◆ **Actions to take**:
[A] For each statement below, marked (i), (ii) and (iii), state whether it agrees with the forum thread on the lead paint rule, answering yes or no and quoting the deciding words of the thread. (i) One poster reports having lost three projects because of RRP. (ii) The reply to plainpainter holds that the rules will be scrapped. (iii) The EPA is said to be focusing on penalties during the first year.
[B] Extend the forum thread on the lead paint rule, starting after its final post.

◆ **Document segment**:

━━━━━━━━━━━━━━━━━━━━

How many of you still smoke?????????
As I've said in other posts,we have already lost 3 projects due to RRP and this new rule needs a poster child.A real picture of kid's messed up from lead poisoning with more concrete conclusions instead of can cause,might cause & may be linked to.


----------



## nEighter (Nov 14, 2008)

Okay Aaron we need a poster child.. will NEPS, Ewing, VP, or Wise PLEASE post a pic????

:laughing: I keed.. I keed!! :lol:


----------



## NEPS.US (Feb 6, 2008)

nEighter said:


> Okay Aaron we need a poster child.. will NEPS, Ewing, VP, or Wise PLEASE post a pic????
> 
> :laughing: I keed.. I keed!! :lol:


 
OMG!!!! HE SAID THE NAME!!!!!!!!! THE "E" NAME!!!!!!!!


----------



## WisePainter (Dec 27, 2008)

NEPS.US said:


> OMG!!!! HE SAID THE NAME!!!!!!!!! THE "E" NAME!!!!!!!!


Even worse, I'm lumped in with the riff raff!!


----------



## straight_lines (Oct 17, 2007)

plainpainter said:


> This law is an utter joke, there is no money in the budget to enforce these rules, yet they have no problem waiving that threat of 32k if you get caught. I just saw a team the other day scraping a whole side of leaded house, not following any lead abatement procedure whatsoever, except for the tarps on the ground catching the falling chips. I think this going down like a Lead Zeppelin. This time next year these rules will be scrapped.


 Or just arbitrarily enforced whenever they feel like it. It won't be scrapped its law now, the thing will be enforcement or lack there of.


----------



## RCP (Apr 18, 2007)

From what I have read, the fines are *up to* 37,500, per violation, per day. 
The EPA contends that the first year, the focus will be on education and helping contractors get compliant. They will go after reported violators though.
If you are certified and following procedures, you are less of target, hopefully!

━━━━━━━━━━━━━━━━━━━━

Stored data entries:
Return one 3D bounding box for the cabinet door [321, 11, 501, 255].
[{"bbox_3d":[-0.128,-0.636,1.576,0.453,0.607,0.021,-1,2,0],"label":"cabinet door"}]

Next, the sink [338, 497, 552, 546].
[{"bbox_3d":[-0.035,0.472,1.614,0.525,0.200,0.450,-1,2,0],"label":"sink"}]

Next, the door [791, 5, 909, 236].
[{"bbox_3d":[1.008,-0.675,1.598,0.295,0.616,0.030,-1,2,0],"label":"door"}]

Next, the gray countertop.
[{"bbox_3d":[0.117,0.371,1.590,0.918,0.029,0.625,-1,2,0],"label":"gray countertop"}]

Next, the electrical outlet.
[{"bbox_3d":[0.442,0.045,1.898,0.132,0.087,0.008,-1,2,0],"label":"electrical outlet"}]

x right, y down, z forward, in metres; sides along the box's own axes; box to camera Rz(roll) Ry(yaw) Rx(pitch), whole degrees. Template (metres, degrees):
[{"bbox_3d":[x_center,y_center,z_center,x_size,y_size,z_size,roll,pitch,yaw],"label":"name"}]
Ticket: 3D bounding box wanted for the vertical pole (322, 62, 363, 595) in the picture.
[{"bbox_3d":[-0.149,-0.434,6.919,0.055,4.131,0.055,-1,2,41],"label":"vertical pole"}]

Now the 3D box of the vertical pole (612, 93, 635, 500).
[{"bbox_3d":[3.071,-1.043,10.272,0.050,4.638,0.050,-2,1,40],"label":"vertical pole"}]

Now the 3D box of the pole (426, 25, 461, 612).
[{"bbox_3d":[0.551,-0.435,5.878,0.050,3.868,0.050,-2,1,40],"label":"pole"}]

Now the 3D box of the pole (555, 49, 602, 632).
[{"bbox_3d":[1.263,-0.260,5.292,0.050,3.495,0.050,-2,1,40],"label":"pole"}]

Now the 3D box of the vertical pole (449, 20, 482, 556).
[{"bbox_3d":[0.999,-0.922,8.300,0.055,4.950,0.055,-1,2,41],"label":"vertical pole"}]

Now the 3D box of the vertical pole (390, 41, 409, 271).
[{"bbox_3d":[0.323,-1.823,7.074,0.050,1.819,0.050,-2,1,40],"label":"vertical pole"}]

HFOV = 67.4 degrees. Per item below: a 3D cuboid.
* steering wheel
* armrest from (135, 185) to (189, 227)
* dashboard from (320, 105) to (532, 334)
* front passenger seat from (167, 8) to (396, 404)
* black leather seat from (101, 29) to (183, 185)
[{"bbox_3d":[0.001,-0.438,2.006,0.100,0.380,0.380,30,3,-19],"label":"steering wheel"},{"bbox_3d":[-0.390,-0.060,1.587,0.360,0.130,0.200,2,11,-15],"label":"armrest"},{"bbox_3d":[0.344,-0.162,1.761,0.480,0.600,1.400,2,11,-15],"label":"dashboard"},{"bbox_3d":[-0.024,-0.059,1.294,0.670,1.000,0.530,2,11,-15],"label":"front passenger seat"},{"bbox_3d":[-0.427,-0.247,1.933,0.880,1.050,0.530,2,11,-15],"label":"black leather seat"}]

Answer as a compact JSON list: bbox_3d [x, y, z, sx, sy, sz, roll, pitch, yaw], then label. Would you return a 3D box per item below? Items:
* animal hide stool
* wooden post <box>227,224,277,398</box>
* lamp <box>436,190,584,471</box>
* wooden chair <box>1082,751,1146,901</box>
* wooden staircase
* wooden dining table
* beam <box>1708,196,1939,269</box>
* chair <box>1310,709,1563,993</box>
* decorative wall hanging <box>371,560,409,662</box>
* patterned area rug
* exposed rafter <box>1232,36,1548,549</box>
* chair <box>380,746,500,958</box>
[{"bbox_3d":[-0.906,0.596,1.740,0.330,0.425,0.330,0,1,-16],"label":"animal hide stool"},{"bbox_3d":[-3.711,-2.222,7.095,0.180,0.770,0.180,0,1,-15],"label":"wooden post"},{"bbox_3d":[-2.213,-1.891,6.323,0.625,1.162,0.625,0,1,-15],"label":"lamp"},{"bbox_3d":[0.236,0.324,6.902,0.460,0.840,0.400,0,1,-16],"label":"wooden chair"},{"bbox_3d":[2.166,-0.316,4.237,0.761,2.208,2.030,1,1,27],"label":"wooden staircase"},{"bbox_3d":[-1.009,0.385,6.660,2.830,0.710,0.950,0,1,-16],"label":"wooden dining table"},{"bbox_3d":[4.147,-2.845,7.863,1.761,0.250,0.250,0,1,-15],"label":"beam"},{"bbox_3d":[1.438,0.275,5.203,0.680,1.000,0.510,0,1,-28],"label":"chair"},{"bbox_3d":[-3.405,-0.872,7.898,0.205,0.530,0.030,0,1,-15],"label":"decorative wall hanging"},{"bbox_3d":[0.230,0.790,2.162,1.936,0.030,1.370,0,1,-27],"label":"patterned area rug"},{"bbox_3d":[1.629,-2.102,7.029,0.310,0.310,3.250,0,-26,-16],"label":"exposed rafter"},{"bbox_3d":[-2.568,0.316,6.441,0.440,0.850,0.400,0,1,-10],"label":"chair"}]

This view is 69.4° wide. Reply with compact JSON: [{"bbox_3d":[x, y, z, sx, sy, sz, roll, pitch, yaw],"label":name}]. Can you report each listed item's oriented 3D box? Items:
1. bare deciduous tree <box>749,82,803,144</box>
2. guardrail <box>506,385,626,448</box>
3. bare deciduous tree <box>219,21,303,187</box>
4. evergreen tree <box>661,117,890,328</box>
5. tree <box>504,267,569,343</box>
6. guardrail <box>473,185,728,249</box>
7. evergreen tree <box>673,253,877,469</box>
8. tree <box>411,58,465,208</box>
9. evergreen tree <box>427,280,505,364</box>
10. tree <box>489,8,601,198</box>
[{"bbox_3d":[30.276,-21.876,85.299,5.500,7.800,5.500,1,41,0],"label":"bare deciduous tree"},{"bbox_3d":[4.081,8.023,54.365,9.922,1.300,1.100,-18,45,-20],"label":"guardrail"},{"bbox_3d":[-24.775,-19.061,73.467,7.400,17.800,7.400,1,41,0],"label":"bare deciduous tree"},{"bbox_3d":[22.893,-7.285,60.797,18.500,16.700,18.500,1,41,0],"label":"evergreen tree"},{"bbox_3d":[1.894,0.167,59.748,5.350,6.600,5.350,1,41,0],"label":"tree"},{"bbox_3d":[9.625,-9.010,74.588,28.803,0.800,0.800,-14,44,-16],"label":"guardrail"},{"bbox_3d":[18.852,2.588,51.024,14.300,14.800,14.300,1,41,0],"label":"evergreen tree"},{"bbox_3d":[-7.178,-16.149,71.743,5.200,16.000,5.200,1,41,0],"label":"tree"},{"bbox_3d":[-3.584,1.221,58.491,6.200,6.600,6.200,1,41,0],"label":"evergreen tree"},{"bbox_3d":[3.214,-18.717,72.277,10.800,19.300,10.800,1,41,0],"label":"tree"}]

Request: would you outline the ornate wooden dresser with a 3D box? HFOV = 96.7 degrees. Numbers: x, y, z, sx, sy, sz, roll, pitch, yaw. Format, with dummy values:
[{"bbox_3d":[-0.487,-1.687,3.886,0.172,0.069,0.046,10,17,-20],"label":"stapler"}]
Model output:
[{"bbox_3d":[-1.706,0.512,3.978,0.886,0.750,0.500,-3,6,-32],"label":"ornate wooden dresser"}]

━━━━━━━━━━━━━━━━━━━━

◆ **Answers given**:
[A]
(i) Yes: "we have already lost 3 projects due to RRP"
(ii) No: "It won't be scrapped its law now"
(iii) No: "the focus will be on education and helping contractors get compliant"

[B]
Let's not turn this into another RRP rant!:no:


----------



## TERRY365PAINTER (Jul 26, 2009)

25 percent of the houses I do are from that range 1965 to 1978 ..
Mostly exteriors ...This law sucks ..been freaking out all day scared my client .by the way how good are those home depot, Lead based tests . The house I am doing now tested positive for lead to day . After I gave the them the epa booklet and they sighed the opt forum . but the siding and windows have been replace . maybe 20 years ago .I tested it, on an original section of the house . a Rafter beam . Getting certified this week ...295 a class wtf ...
hey thanks for all the good input I have learned so much ..


----------



## NEPS.US (Feb 6, 2008)

I gladly turned down another one today. I informed the HO of the new law, (she kinda heard about it) and instructed her to go to the EPA website to find a contractor in her area.


----------



## nEighter (Nov 14, 2008)

So what is the deal with the RRP and certs? I am taking my class May 10th. You have to have all of your paperwork back prior to starting anything? As in cert in hand? Or is it where you have just sent your stuff off and waiting to get it back? Any grace period?


----------



## RCP (Apr 18, 2007)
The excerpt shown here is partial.